The PC now identifies itself as an iPod.
Now it's the moment to connect our prepared acquisition computer with the target system. As soon as the connection is made, Windows on the target machine may install some drivers (the screenshot shows a German localization).
Here Windows installed an "Apple Computer _Inc. iPod IEEE 1394 SBP2 Device" and a "SBP2 IEEE 1394 Device". Of course one should properly document and account for these changes. Please see the related discussion about "tool marks" at hogly's blog.
Businfo now displays a second device on the FireWire bus (complete output is available here):
Firewire initialized, with 1 ports available: Enumerating port & node tree... Port(number=0, generation=4, busid=1023, localid=0, nodeCount=2, name='ohci1394') Node(number=0, nodeid=0xffc0) ... Node(number=1, nodeid=0xffc1) ConfigROM( Length : 16 bytes CRC Length : 16 bytes CRC : 0x9629 (Invalid (0x87ea)) Bus ID : "1394" GUID : 0x000ae4aaaa212722 Vendor : 0x00000ae4 (Wistron Corp.) Link Speed : 2 (S400) Max Record Size : 10 (2048 bytes) Isochronous Capable : 1 (Yes) Bus Master Capable : 1 (Yes) Cycle Master Capable : 1 (Yes) Cycle Master Clock Accuracy : 0 ppm Isochronous Resource Manager Capable : 1 (Yes) Root Directory: 32 bytes, crc: 0x10cb (Invalid (0x0a69)) 0 (Immediate Value), 12 (Node Capabilities): 0x83c0 0 (Immediate Value), 28 (Unknown 28): 0x50f2 0 (Immediate Value), 29 (Unknown 29): 0x2 0 (Immediate Value), 30 (Unknown 30): 0x0 0 (Immediate Value), 3 (Module Vendor ID): 0x50f2 (MICROSOFT CORP.) ...
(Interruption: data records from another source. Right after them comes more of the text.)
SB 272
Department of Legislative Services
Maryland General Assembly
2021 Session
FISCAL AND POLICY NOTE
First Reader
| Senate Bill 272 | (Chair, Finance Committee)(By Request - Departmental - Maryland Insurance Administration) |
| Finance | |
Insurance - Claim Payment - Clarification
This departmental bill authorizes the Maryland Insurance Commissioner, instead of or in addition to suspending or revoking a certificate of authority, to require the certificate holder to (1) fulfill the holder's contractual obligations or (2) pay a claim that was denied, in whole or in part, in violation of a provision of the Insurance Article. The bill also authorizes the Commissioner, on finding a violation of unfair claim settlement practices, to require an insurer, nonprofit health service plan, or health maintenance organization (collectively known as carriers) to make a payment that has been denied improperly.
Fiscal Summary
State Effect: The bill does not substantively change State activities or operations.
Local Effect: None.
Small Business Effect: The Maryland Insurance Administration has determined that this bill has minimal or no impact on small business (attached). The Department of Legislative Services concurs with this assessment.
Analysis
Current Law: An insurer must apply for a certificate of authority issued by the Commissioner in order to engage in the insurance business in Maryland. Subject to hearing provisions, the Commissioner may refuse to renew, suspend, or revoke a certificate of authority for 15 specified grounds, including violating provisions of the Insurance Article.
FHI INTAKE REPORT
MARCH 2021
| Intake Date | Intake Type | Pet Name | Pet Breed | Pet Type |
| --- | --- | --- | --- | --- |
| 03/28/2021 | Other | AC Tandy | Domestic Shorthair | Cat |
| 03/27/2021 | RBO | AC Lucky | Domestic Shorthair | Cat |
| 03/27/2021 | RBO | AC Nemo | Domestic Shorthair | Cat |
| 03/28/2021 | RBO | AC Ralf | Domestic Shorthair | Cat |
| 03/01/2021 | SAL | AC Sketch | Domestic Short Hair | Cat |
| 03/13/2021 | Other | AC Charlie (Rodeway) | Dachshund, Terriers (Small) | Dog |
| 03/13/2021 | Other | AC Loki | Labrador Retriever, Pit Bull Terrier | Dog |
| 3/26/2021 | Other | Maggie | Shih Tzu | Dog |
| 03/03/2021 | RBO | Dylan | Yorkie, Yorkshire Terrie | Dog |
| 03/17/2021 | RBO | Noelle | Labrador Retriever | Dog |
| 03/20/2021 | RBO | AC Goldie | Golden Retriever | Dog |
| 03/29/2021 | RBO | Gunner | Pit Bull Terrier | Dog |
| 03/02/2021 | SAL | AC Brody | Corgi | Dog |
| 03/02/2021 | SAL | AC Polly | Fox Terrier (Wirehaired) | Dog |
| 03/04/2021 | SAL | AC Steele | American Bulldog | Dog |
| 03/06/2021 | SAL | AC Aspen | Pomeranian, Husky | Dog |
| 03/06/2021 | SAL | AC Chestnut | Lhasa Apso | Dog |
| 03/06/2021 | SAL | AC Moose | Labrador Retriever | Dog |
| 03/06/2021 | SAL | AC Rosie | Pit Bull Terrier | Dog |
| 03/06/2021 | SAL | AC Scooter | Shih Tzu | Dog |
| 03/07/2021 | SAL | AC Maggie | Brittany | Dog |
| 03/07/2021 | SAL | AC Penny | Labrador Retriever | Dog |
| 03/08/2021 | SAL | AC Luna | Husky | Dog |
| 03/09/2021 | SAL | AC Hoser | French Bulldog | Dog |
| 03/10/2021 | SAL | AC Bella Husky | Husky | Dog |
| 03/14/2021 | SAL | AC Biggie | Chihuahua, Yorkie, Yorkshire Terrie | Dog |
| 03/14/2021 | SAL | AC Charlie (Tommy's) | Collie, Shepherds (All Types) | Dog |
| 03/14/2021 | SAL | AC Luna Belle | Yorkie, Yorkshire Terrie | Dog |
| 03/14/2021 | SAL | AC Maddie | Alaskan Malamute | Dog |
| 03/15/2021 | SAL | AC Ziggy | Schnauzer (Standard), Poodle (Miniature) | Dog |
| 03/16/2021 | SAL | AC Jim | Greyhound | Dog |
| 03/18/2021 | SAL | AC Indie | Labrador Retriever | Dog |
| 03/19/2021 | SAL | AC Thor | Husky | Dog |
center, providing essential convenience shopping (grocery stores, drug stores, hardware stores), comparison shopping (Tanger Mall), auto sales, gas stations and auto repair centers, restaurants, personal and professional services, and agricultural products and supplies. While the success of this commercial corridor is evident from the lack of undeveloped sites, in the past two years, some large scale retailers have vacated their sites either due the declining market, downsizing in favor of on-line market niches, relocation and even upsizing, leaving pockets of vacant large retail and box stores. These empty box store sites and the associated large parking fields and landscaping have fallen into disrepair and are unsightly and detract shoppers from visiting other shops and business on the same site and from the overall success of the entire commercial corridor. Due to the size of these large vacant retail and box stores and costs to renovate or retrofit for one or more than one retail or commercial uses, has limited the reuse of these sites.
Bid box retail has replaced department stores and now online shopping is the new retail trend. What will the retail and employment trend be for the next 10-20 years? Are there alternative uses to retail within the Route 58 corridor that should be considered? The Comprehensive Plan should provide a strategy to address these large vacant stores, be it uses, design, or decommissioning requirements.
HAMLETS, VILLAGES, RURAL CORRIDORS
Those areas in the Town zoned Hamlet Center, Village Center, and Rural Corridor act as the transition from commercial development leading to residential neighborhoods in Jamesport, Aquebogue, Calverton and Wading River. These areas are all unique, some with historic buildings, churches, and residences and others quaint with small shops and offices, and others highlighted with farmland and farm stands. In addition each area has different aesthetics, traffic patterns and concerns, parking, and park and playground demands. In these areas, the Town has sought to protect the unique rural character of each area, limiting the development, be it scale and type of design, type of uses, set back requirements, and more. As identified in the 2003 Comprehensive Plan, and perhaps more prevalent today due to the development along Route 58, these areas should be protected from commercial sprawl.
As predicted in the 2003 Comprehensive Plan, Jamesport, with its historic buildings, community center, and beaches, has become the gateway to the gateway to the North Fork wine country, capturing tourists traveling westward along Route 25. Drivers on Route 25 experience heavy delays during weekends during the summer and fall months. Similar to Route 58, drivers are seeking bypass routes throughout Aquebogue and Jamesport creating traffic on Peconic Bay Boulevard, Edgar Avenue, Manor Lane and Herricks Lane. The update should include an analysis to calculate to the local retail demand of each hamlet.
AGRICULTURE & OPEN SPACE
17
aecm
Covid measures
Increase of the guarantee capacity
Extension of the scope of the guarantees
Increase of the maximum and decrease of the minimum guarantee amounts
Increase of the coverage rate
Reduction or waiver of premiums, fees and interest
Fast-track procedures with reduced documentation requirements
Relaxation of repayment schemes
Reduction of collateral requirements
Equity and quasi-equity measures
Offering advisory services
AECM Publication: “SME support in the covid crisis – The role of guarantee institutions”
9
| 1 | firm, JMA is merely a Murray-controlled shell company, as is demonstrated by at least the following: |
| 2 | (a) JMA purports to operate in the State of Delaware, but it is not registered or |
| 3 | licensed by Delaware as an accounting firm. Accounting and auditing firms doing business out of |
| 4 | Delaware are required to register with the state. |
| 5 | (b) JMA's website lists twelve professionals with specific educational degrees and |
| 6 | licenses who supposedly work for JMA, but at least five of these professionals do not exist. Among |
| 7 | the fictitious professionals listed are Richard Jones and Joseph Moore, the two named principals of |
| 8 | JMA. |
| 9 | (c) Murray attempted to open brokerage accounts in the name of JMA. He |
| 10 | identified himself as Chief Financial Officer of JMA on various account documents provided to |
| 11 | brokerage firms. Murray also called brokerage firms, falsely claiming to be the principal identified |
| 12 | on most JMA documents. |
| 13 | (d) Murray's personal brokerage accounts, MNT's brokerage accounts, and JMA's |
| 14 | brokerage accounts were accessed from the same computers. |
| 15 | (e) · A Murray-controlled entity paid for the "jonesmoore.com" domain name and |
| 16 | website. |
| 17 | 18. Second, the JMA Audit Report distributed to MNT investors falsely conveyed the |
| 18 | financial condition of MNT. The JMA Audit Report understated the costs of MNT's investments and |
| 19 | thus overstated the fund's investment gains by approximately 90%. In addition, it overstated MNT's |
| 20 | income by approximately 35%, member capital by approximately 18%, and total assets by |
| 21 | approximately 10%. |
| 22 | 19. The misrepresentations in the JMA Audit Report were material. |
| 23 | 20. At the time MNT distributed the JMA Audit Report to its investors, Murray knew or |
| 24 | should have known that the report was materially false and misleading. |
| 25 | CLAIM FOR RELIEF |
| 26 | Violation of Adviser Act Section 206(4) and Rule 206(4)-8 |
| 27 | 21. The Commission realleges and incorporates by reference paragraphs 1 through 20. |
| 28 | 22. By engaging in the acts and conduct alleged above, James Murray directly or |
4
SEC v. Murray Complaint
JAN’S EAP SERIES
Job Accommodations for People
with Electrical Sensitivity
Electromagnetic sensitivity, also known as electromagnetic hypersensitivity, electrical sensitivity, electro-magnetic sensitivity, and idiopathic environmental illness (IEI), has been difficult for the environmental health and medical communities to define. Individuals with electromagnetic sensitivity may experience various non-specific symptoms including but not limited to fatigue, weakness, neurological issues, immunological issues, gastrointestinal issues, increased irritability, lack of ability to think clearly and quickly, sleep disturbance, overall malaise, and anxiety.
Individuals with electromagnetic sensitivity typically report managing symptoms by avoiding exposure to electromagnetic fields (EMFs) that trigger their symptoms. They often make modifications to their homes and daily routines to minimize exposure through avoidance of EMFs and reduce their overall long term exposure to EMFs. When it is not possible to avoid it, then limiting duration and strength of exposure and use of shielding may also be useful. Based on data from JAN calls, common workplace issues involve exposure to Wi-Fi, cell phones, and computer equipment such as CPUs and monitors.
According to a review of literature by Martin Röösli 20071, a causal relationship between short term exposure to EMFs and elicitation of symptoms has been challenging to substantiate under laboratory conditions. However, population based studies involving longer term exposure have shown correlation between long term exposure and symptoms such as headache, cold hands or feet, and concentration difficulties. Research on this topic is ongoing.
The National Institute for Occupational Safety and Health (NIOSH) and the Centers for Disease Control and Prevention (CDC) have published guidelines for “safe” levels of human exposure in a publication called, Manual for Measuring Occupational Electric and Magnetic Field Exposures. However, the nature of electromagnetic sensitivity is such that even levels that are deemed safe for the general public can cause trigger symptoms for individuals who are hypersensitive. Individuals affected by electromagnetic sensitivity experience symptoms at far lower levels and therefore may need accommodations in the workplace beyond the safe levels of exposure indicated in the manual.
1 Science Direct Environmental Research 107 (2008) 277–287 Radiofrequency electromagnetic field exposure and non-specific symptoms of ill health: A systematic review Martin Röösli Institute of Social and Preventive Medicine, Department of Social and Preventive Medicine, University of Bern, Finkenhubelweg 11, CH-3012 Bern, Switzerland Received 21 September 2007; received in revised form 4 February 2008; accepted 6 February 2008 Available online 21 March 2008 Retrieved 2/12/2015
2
We're ready to copy the main memory into a file:
./1394memimage 0 1 /media/sdb1/memory.bin -512M
The resulting memory image is in raw format.
Caution: One should carefully avoid to access non-existent memory. Otherwise the target system will raise a fatal error and bluescreen. On the other hand this could be a good way to shut down the system and start with traditional disk forensics.
02/24/2008: There was a wrong parameter in the invocation of 1394memimage. Thanks to Francesco Schifilliti for reporting.
When attempting to access non-existent memory, some chipsets don't raise a NMI. Instead they return a page filled with 0xff.
There seems to be a memory leak somewhere in 1394memimage or the underlying layers. Right now I can't tell whether this affects only the version on the Helix CD or if there is a general problem. I'd highly appreciate any information on this issue.